# My Long Overdue New 56 Gallon Tall Aquarium (Still a work in progress)



## kmacF30 (Jun 8, 2014)

I had a VERY overcrowded 29 gallon tank, and an overcrowded 20 Gallon as well. Yesterday I dropped a painful amount of money on this beautiful 56 Gallon Tall aquarium made by Marineland. So far the fish have adjusted with ease and already seem much happier  I still need to work on getting the Cycle leveled out as well as decor and stocking. I may need to donate a pair of rainbows to a local Petco of something :-( I would like to have a decent school of at least one type of Rainbow. Right now They are in pairs of different species and know that is not ideal with Rainbowfish. 56 Gallons felt like a decent amount, but when you start to do the math, it adds up quickly :| Ideally I should also get a bigger tank to replace the 29 as well, but i'm gonna have to wait on that. Anyway here are some pictures of my work in progress


----------



## InStitches (May 26, 2014)

I like big tanks and I cannot lie


----------



## kmacF30 (Jun 8, 2014)

InStitches said:


> I like big tanks and I cannot lie


LOL:lol:


----------



## DaytonBetta (Feb 4, 2014)

Looks like a fun project! I wish I had space for more, I have two 29 gallons. 

Does the 55 fit on the 29 stand or did you have to buy a new stand too? How tall is it?


----------



## kmacF30 (Jun 8, 2014)

DaytonBetta said:


> Looks like a fun project! I wish I had space for more, I have two 29 gallons.
> 
> Does the 55 fit on the 29 stand or did you have to buy a new stand too? How tall is it?

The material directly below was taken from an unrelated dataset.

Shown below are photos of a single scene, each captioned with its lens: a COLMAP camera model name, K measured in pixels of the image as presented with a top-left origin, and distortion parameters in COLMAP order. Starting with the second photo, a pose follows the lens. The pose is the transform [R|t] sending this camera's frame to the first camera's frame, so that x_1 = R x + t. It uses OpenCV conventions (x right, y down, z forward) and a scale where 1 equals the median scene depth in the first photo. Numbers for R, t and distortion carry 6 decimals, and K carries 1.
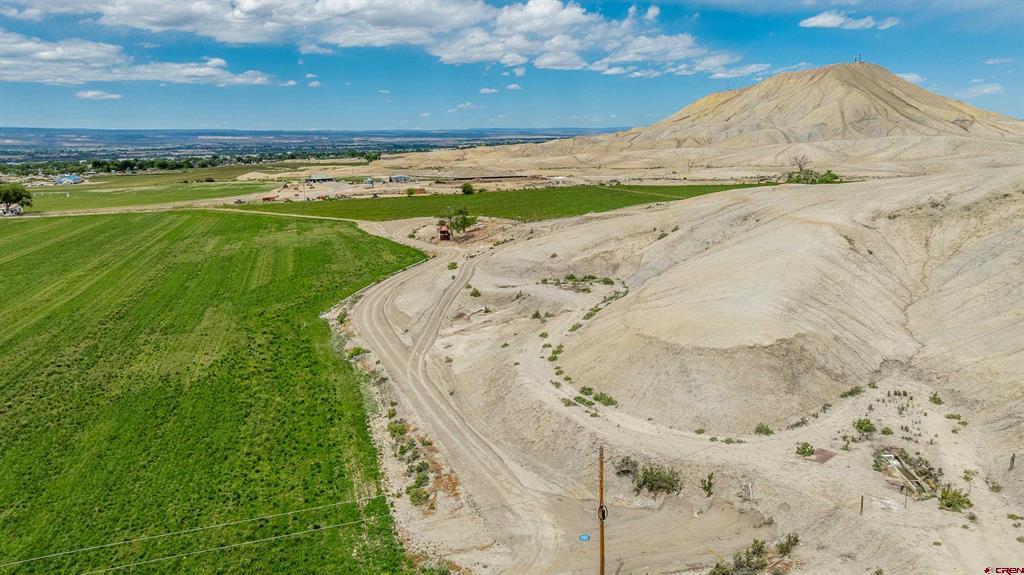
lens RADIAL K [[729.5, 0, 508.8], [0, 729.5, 288.3], [0, 0, 1]] dist [-0.033096, 0.025607]
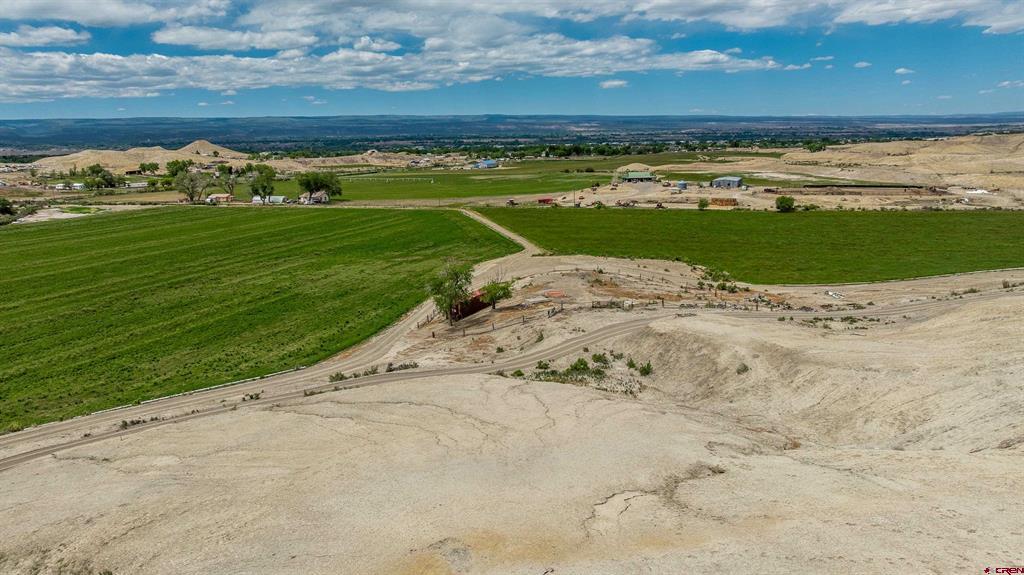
lens RADIAL K [[731.4, 0, 508.8], [0, 731.4, 288.4], [0, 0, 1]] dist [-0.053049, 0.070139]
pose [[0.801079, 0.128477, -0.584608, 0.057821], [-0.117803, 0.991431, 0.056459, -0.026514], [0.586852, 0.023640, 0.809349, 0.119559]]
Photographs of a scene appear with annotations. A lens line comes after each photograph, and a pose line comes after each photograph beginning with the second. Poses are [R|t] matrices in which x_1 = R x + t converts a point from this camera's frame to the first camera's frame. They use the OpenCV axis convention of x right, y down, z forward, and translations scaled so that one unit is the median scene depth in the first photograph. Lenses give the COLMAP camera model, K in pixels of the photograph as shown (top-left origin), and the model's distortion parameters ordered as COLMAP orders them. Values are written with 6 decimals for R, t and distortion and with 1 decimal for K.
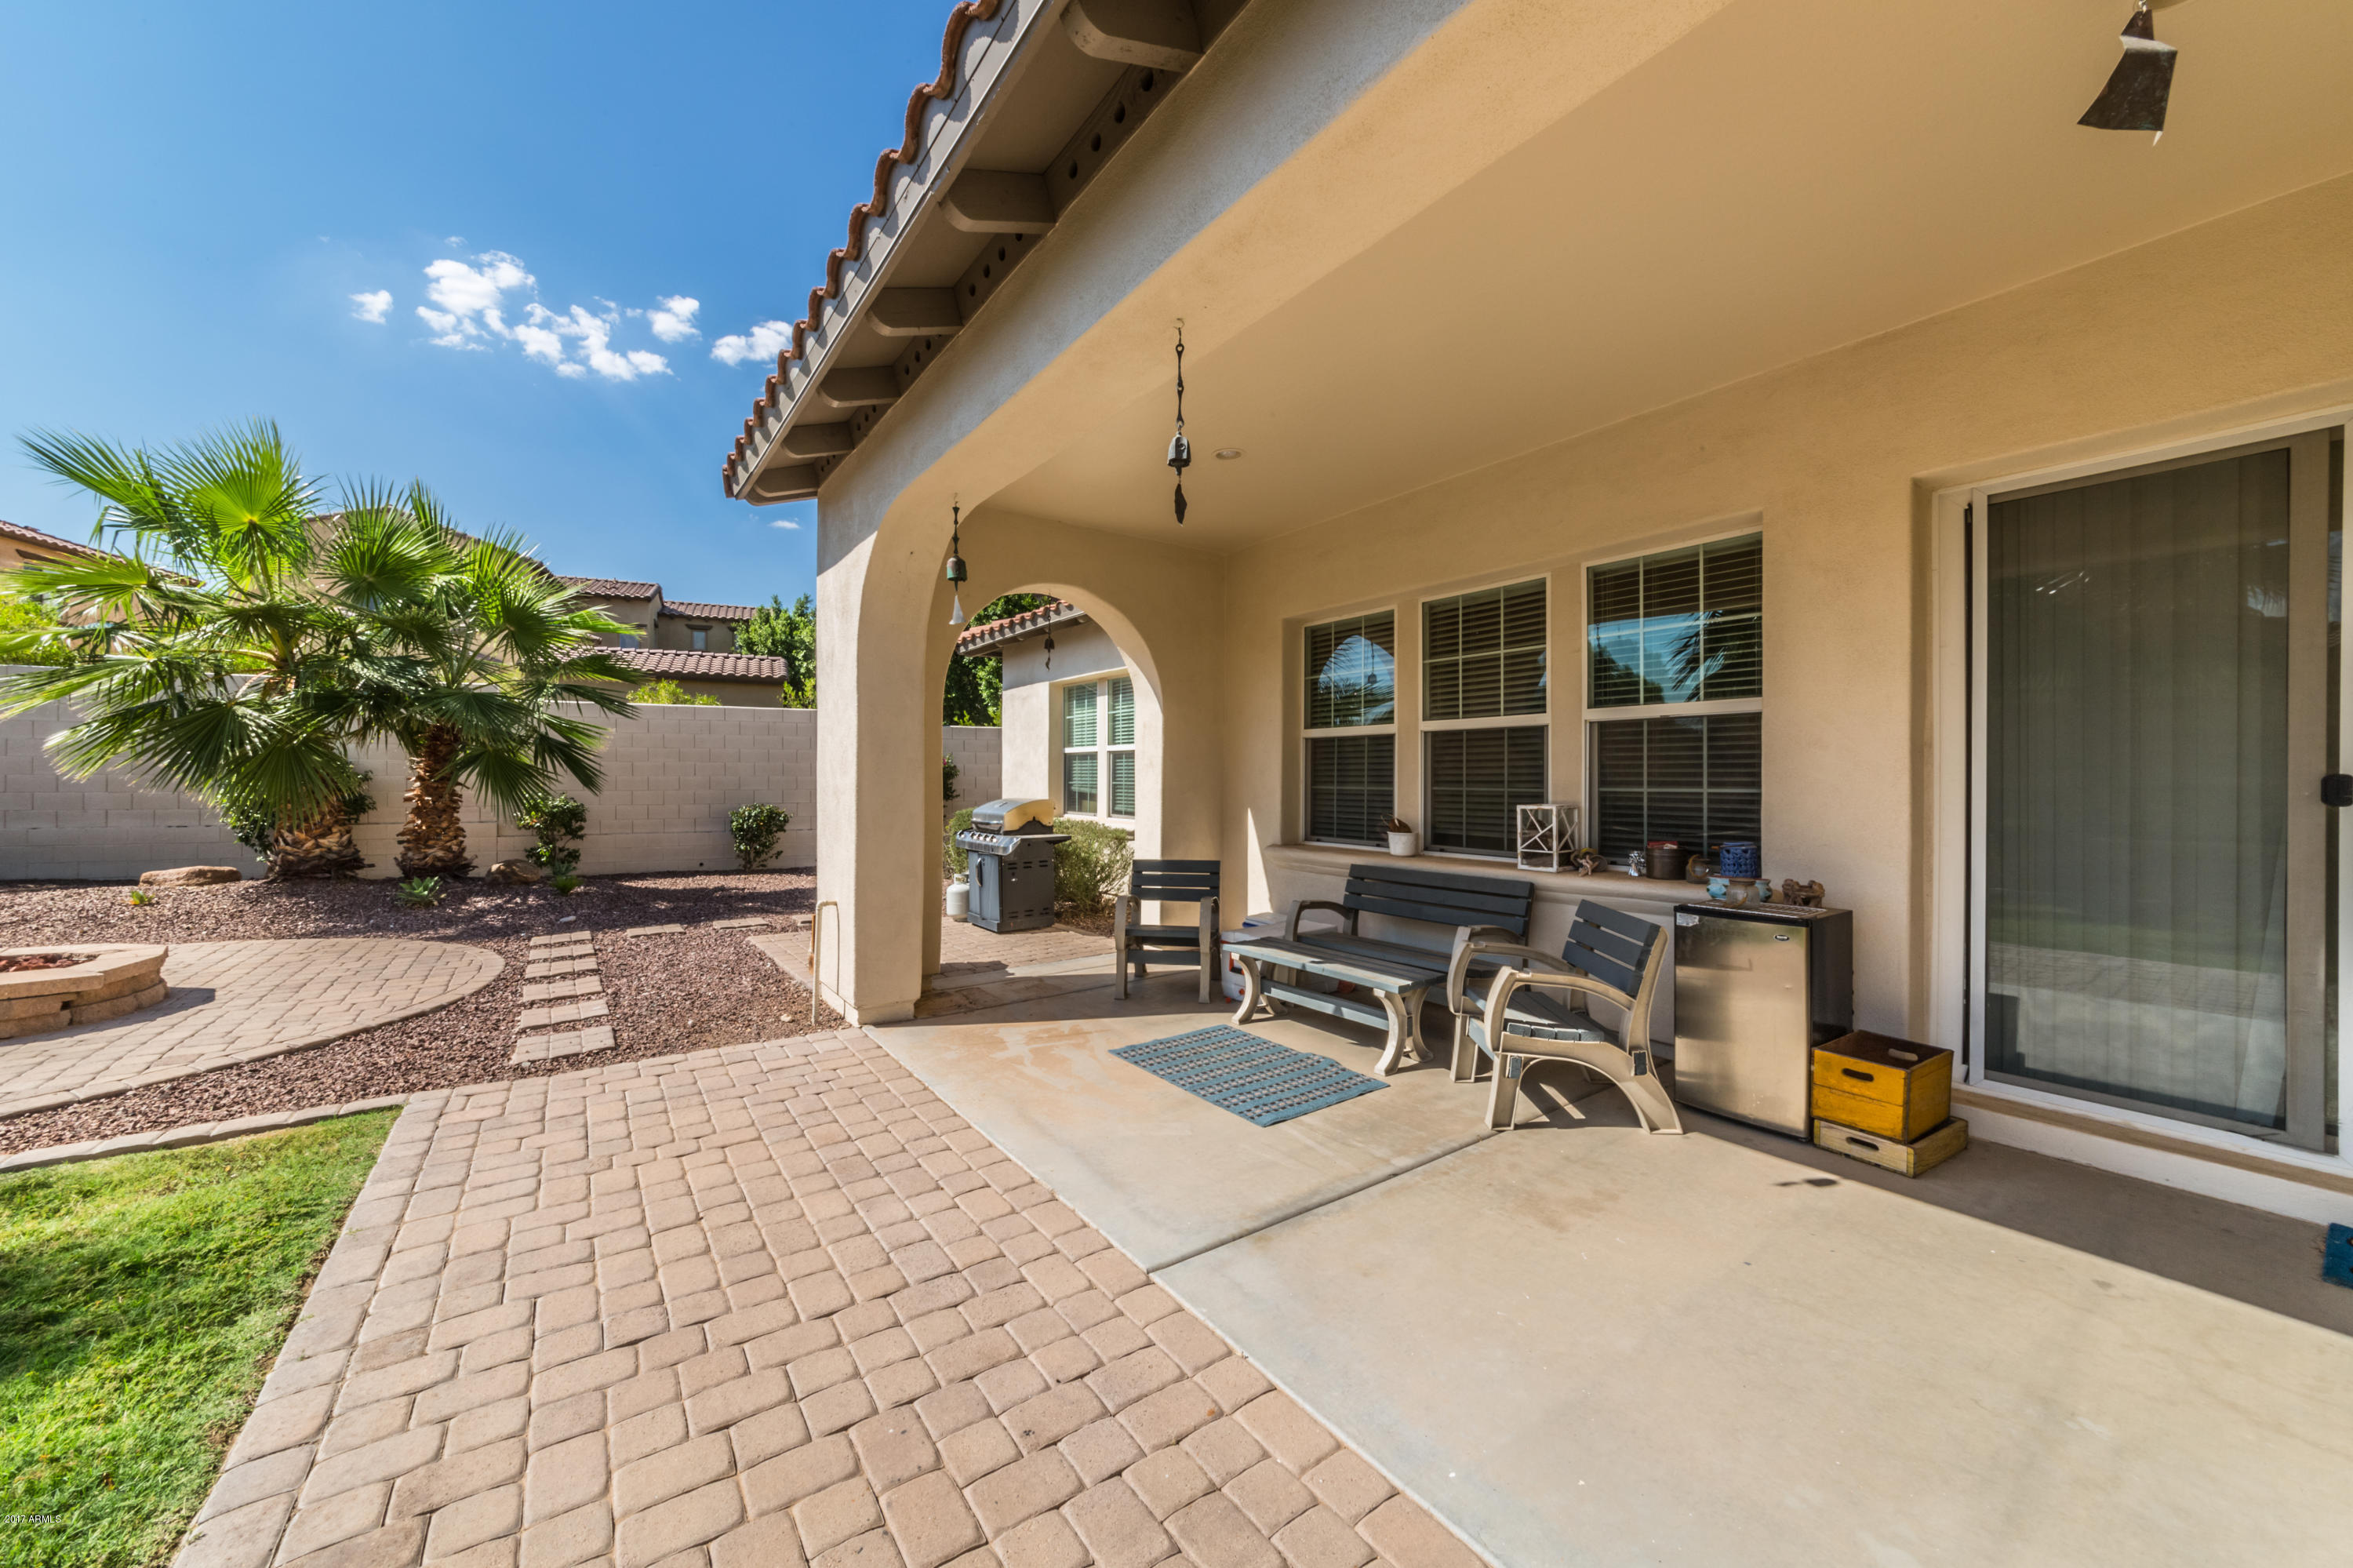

Hi, well I needed the 29 gallon stand since all of the fish in the 20 gallon went to the 29g. The 56 gallon tank would not fit on a 29 gallon stand though. I was lucky to find a tank with these dimensions since I have limited space too :| I bought this marineland 56 Gallon at Petsmart for $219. $100 off fourth of July sale:-D

It fits perfectly in a small spaces since the length is 30 in (which is 6 in less than a 29g) The tank itself is 24 inches tall and 18 inches deep. The whole tank with the stand is 54 inches tall. I read some of the reviews stating that the silicone seams on this tank would get moisture in them but so far I haven't had a problem. The only two drawbacks I can think of are: 1) the brace right in the middle of the opening on the top (I could not fit a 70 gallon filter in since the brace was in the way, so instead I got 2 50g filters). 2) I think it is going to be a little hard to clean since I have to go in all the way to my shoulder to touch the substrate. But otherwise I would highly recommend this tank if your space is limited... Here's a link: http://www.petsmart.com/fish/aquariums/marineland-56-gallon-column-aquarium-ensemble-zid36-17294/cat-36-catid-300065#RatingsDetail

This will definitely be a fun project though:-D Since my water parameters already indicate the tank is stable, (no nitrites, no ammonia, nitrate 10), I went ahead and finally completed my school of Roseline Sharks! I have had 2 for about 6 months (which are already 4 inches) and I just purchased three 2 inch juveniles today. Its soooo hard to find them any bigger than 2 inches. They are small but they should catch up to the others. Plus they were $9.99 which is the cheapest I have ever seen them. I'll post a pic in just a few min


----------



## kmacF30 (Jun 8, 2014)

Sorry for the blurriness! These guys are fast! Here are my 3 new Roseline Sharks in addition to the 2 bigger ones I have had for a while:


----------



## InStitches (May 26, 2014)

wow! They're gorgeous!


----------



## Romad (Jun 28, 2009)

InStitches said:


> I like big tanks and I cannot lie


 
Good one ;-)


----------